Since calculating the data Shapley value is a time-consuming task, involving training $N^-$ (number of negative samples) classifiers for a given random Monte Carlo permutation, our implementation uses multiprocessing to concurrently perform independent Monte Carlo processes. The results, which are the margin contributions of each negative sample for a particular permutation, are saved as files for later aggregation.

For each Monte Carlo permutation, i.e., iteration, the script will generate a file named `tmc_result_{random_string}.pkl` containing the results. After completing all 100,000 iterations, the margin contributions are averaged to obtain the final data Shapley values.

## SDAE.py

This script implements the Stacked Denoising Autoencoder (SDAE) using PyTorch.
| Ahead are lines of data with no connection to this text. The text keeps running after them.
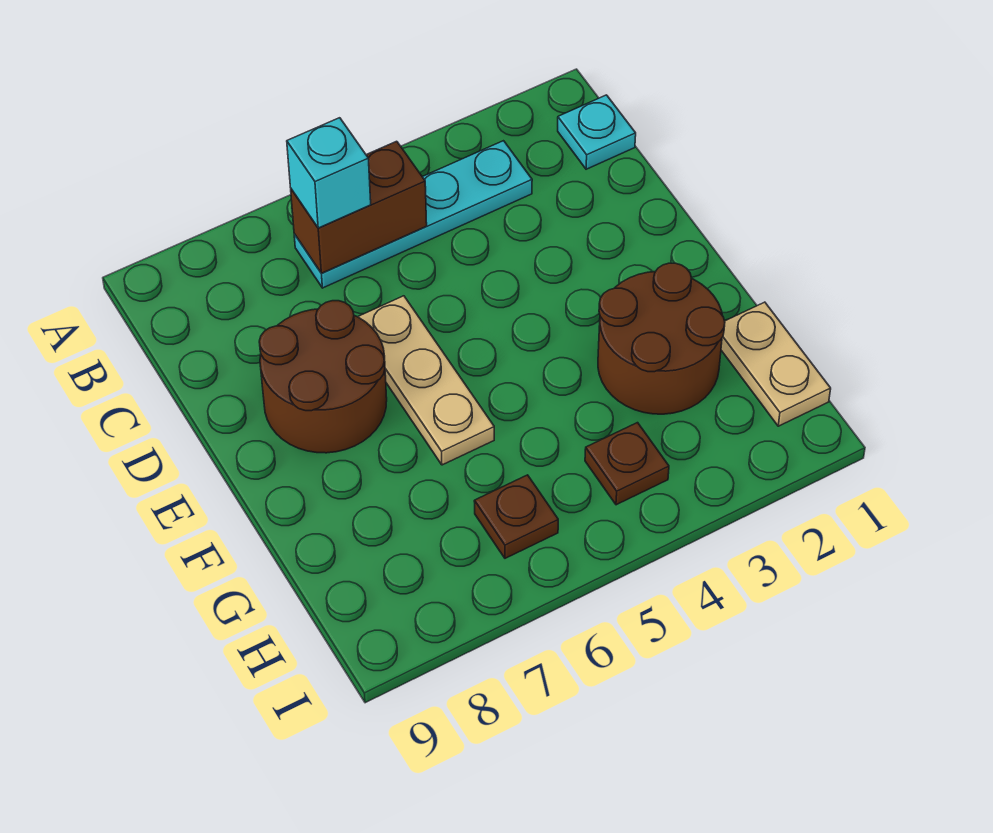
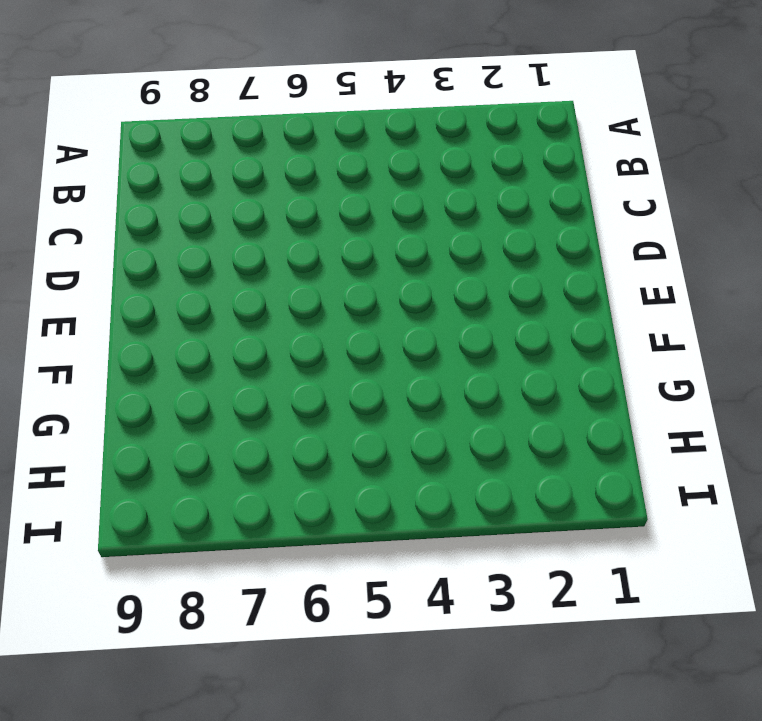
none -> cyan 1x1 plate [558,95,636,169]
none -> cyan 1x4 plate [294,141,532,288]

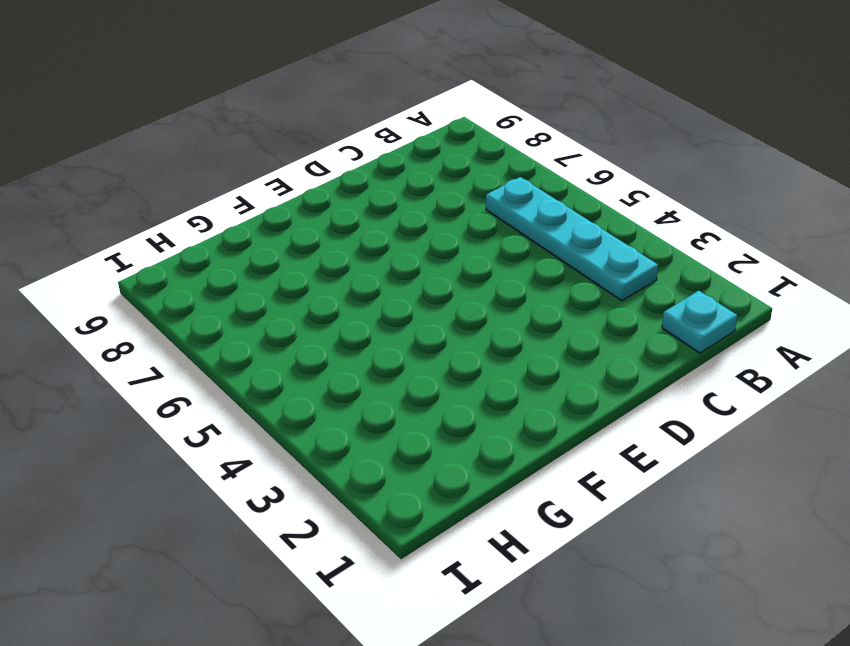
none -> tan 1x3 plate [358,296,494,465]
none -> brown 2x2 round brick [259,301,387,453]

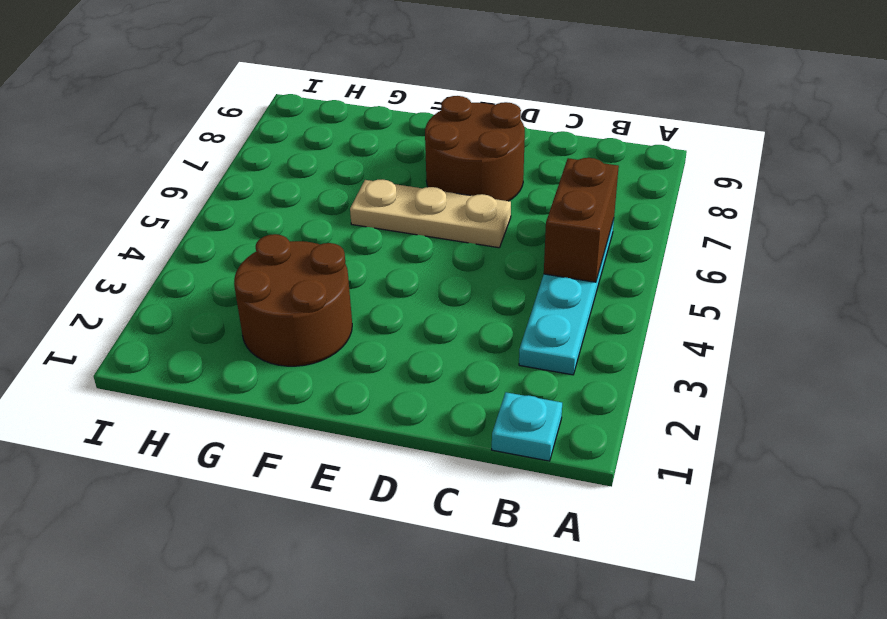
none -> tan 1x2 plate [721,302,831,426]
none -> brown 1x1 plate [585,423,669,505]

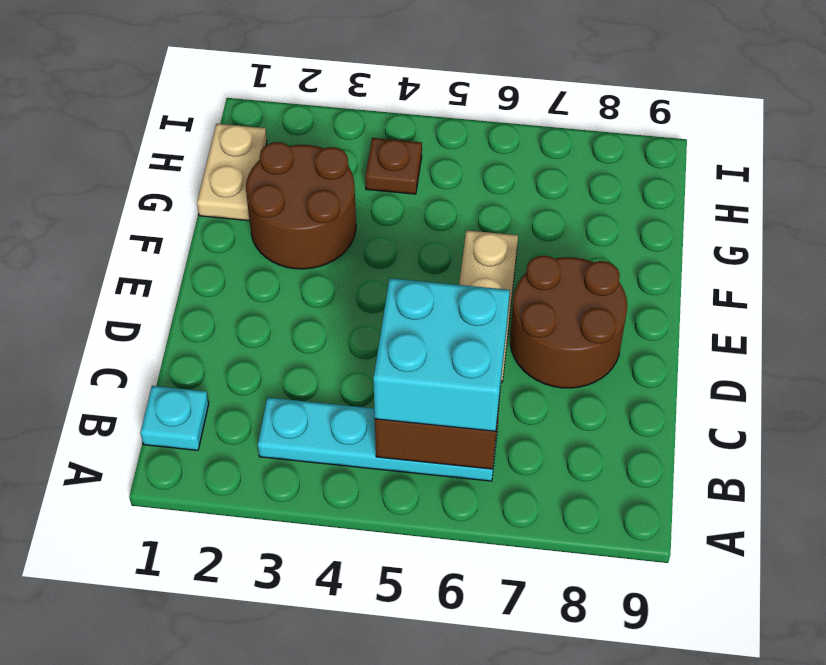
cyan 2x2 brick [373,278,510,431] -> cyan 1x1 brick [287,118,371,228]
none -> brown 1x1 plate [474,475,558,558]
The input data consists of two parts: `tmc_shapley_results.pkl` represents the aggregated data Shapley values of negative samples from the previous step, and `coordinates` represents `X_train0`. The training of SDAE for manifold learning is performed in an unsupervised manner using data Shapley values (aka. temperature) and coordinate information.

The trained SDAE model will be saved for future use.

## DBSCAN.py

The input for this script is `encoded_coord_temp.pkl`, which includes the encoded coordinates and corresponding data Shapley values of negative samples in the manifold space. We select the top 40% of high data Shapley value samples and apply DBSCAN to identify hot zones as automatically recognized cohorts.

To select appropriate parameter combinations, we first explore and test different values of $P_{min}$. For a given $P_{min}$ value, we calculate the 75th percentile of the distances to the $(P_{min}/2)$-nearest neighbors of the high data Shapley values. We consider this value as an appropriate $\varepsilon$. We assume that local density regions exceeding twice the global density upper bound are high-density regions.

## Dataset

Our experiments are conducted on Electronic Medical Records (EMR) generated from real hospitalized patients in our clinical practice. Due to data usage protocols and patient privacy protection, we are unable to distribute any data.